**TASK ITEM:** Please rework the reflection on parenting below by writing it out from "Why is it that" and going on through "And we shouldn’t.", with "peers" changed to "colleagues".
[[ SELECTED EXCERPT open ]]
What this is all showing me is that what I take for granted to be best or right or the obvious thing to do are not really those things at all. They are merely the result of my own dispositions and values, which are not necessarily better than other dispositions and values. Efficiency is not always better than lingering. Taking action is not always better than needing time to process what you feel or want. Being motivated by tasks is not always better than being motivated by relationships. Efficiency, decisiveness and so on are values. They are not absolute truths. They have strengths and weaknesses, just like other values have strengths and weaknesses. One is not better than the other.

Why is it that these dispositions and values have become so deeply engrained in me that I tend to think they are the best or right way to live? Perhaps because in my profession or path in life, I have been rewarded for living that way. Perhaps because I have been able to cull my friends and peers to avoid those that differ too widely from my own preferences for functioning. If someone doesn’t make decisions according to a similar timeline or matrix, I don’t have to work with them. If they don’t value the same ways of communicating, I don’t have to keep engaging with them. But we don’t get to choose our children. We can’t control every aspect of who they turn out to be. And we shouldn’t.

It makes me sad to think that I may give my children the impression that my disposition or values are better than theirs, as I probably have. To consider that in my struggle to understand, or accept, or relate with who they are and how they see and navigate the world, I may be sending the message, verbally or not, that there is something worse about how they function. I need and want to truly believe that the ways they are different from me are not only something to be worked through and tolerated, but something to be deeply valued and celebrated.

This is not something I’m going to be able to sit down and (efficiently) decide to do. It’s going to happen the way any truth in our head makes its way down into our hearts, into the place where it starts to change our perspectives and desires and actions—through many iterations, some big and some small. Through prayer and counsel. And through practice: trying, and messing up, and trying again. In the end, parenting is like marriage: you learn as much about yourself as you do about this other person you love. You see things about yourself you might never have questioned before. You yourself need to change as much as they are. And that’s not always a bad thing.
[[ SELECTED EXCERPT closed ]]
[[ INFORMATION SHOWN open ]]
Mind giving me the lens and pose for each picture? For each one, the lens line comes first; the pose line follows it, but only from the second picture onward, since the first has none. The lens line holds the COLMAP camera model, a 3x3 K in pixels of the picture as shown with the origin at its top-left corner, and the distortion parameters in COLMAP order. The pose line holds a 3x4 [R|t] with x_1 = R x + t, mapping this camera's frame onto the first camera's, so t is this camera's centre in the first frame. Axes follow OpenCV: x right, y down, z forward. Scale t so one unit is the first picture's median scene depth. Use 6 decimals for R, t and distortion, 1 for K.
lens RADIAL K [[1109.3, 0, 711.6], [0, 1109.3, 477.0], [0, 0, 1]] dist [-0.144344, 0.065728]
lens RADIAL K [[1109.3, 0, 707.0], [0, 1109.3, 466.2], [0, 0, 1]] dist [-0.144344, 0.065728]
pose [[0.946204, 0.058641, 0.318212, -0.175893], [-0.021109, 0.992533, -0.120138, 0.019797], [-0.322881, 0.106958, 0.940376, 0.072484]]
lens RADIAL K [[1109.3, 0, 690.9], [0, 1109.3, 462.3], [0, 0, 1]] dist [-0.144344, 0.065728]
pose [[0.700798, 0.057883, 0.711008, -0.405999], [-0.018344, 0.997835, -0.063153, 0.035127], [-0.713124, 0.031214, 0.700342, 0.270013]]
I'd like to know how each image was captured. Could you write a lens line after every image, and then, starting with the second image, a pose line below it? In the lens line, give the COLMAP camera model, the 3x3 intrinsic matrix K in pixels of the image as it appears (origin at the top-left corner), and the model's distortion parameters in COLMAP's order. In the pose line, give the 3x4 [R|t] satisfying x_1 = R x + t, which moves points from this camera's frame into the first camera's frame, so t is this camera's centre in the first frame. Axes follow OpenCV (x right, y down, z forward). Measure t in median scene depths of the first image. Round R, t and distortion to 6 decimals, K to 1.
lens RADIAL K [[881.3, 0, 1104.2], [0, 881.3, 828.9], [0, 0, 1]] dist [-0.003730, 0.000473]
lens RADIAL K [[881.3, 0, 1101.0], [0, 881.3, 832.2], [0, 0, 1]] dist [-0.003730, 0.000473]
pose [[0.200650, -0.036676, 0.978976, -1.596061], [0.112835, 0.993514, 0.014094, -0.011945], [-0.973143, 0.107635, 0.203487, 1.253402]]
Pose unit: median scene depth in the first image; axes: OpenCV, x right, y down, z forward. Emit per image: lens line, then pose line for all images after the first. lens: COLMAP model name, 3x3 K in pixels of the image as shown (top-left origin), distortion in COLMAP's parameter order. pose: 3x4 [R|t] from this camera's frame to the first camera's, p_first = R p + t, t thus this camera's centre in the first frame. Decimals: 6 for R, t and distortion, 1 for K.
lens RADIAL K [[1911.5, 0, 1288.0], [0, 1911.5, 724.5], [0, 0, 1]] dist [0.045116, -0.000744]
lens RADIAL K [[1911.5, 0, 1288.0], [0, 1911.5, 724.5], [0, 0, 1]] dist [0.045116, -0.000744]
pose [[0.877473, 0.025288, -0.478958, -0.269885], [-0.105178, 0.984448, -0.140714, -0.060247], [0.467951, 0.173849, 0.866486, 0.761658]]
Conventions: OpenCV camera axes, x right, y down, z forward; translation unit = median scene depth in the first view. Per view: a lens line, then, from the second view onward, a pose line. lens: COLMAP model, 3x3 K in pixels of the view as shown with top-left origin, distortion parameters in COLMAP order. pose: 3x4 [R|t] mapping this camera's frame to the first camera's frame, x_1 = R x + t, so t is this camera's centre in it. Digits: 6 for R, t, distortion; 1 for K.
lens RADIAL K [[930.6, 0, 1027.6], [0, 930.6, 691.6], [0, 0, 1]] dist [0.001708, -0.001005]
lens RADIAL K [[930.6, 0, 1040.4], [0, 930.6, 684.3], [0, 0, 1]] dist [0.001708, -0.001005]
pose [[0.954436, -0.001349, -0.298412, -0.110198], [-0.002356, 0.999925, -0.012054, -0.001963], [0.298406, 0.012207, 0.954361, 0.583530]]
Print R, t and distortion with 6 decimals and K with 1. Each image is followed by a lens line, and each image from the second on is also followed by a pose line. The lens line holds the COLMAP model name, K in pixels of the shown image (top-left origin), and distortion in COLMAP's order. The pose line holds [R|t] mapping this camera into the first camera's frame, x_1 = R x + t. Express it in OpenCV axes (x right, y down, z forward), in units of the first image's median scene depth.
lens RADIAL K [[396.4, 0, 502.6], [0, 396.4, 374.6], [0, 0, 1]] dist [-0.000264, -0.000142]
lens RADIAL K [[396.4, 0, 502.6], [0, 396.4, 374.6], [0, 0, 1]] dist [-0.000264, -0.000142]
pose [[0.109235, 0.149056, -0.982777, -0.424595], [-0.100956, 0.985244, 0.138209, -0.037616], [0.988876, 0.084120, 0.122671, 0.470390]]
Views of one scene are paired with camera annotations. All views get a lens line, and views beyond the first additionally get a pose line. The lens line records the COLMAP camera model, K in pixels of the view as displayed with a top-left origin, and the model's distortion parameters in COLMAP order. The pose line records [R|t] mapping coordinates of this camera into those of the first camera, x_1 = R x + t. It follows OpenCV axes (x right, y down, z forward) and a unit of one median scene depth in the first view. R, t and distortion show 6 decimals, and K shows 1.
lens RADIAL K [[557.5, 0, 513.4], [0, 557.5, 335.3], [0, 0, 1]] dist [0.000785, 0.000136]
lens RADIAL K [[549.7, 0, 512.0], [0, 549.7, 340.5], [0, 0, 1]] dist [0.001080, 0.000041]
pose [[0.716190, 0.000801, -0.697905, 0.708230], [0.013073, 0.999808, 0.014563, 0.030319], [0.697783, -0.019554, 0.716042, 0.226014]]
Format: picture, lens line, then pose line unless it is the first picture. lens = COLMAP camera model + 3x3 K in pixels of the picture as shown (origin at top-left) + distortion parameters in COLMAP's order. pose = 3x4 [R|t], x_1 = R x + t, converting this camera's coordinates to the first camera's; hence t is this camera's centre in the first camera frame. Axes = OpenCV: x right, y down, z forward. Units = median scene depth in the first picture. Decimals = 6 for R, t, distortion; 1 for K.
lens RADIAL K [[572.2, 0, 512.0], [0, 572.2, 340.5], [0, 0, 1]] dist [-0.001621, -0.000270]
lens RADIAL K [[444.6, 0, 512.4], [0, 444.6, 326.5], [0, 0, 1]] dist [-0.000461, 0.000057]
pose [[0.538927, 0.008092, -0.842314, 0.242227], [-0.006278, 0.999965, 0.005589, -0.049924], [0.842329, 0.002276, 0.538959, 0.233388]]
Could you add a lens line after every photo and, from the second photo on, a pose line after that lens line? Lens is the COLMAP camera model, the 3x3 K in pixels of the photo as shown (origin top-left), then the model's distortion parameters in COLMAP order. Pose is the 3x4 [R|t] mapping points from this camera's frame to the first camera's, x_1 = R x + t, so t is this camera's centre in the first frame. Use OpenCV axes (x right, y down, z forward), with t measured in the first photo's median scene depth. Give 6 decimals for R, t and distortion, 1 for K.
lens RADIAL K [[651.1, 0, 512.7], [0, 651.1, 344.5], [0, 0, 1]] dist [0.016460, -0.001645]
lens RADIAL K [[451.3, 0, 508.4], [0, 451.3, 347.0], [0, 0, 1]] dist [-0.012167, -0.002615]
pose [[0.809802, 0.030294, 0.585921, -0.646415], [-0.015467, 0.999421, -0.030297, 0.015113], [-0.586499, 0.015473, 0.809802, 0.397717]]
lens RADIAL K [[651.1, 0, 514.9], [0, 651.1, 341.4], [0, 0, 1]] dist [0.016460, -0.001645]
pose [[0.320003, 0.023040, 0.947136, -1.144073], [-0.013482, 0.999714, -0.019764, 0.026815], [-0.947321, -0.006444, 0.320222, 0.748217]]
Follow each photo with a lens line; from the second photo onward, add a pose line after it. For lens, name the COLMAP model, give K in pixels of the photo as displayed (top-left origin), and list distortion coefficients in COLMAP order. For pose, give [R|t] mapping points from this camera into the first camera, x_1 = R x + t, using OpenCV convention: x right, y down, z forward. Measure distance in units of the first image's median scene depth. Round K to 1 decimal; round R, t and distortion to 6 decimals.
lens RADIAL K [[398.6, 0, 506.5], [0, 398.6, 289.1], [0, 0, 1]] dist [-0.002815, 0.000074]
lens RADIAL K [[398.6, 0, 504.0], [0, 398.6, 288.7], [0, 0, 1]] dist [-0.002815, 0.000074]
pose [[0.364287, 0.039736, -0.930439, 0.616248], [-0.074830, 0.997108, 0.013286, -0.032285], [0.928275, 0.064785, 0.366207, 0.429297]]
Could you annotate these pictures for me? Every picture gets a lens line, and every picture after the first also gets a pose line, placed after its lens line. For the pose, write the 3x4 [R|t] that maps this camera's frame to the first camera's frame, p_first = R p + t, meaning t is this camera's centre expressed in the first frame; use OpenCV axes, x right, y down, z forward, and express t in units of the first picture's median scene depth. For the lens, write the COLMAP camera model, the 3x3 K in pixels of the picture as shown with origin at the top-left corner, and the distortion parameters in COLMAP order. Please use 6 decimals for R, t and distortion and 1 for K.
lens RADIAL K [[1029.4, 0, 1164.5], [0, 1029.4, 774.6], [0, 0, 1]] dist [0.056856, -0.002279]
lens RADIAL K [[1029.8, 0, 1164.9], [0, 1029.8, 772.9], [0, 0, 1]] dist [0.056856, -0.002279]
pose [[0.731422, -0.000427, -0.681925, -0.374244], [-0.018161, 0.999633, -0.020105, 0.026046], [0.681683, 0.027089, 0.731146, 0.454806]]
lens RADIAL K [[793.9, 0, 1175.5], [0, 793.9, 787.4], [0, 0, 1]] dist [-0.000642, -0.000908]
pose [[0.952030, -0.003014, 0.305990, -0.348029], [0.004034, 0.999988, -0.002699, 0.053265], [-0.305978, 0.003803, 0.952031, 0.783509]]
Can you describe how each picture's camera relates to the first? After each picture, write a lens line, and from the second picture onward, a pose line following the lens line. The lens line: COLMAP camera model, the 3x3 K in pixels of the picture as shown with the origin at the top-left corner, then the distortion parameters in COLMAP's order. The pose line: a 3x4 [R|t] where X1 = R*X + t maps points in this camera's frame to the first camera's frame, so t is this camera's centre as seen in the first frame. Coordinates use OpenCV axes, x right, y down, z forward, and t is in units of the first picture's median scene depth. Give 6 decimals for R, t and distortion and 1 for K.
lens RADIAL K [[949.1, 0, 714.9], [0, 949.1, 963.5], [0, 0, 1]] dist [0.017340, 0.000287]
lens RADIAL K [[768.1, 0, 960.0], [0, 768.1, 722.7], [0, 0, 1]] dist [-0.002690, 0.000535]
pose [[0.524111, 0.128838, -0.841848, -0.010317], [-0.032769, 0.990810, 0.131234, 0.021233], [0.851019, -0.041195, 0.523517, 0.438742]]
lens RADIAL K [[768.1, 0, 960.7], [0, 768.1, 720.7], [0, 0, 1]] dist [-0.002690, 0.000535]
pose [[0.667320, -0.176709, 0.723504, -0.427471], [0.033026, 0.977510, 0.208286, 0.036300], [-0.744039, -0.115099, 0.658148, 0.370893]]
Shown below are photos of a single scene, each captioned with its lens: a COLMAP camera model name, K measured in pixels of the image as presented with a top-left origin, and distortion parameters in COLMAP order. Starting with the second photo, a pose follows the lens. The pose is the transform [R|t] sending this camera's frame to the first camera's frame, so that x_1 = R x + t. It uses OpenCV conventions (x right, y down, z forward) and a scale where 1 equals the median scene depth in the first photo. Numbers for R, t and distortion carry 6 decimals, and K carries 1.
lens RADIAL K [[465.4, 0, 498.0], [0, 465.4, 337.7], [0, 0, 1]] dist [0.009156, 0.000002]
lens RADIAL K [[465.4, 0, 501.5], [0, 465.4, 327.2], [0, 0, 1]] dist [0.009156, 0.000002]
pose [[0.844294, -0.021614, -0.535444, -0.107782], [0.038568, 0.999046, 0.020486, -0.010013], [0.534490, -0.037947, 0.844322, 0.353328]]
[[ INFORMATION SHOWN closed ]]
**FINISHED EXERCISE:**
Why is it that these dispositions and values have become so deeply engrained in me that I tend to think they are the best or right way to live? Perhaps because in my profession or path in life, I have been rewarded for living that way. Perhaps because I have been able to cull my friends and colleagues to avoid those that differ too widely from my own preferences for functioning. If someone doesn’t make decisions according to a similar timeline or matrix, I don’t have to work with them. If they don’t value the same ways of communicating, I don’t have to keep engaging with them. But we don’t get to choose our children. We can’t control every aspect of who they turn out to be. And we shouldn’t.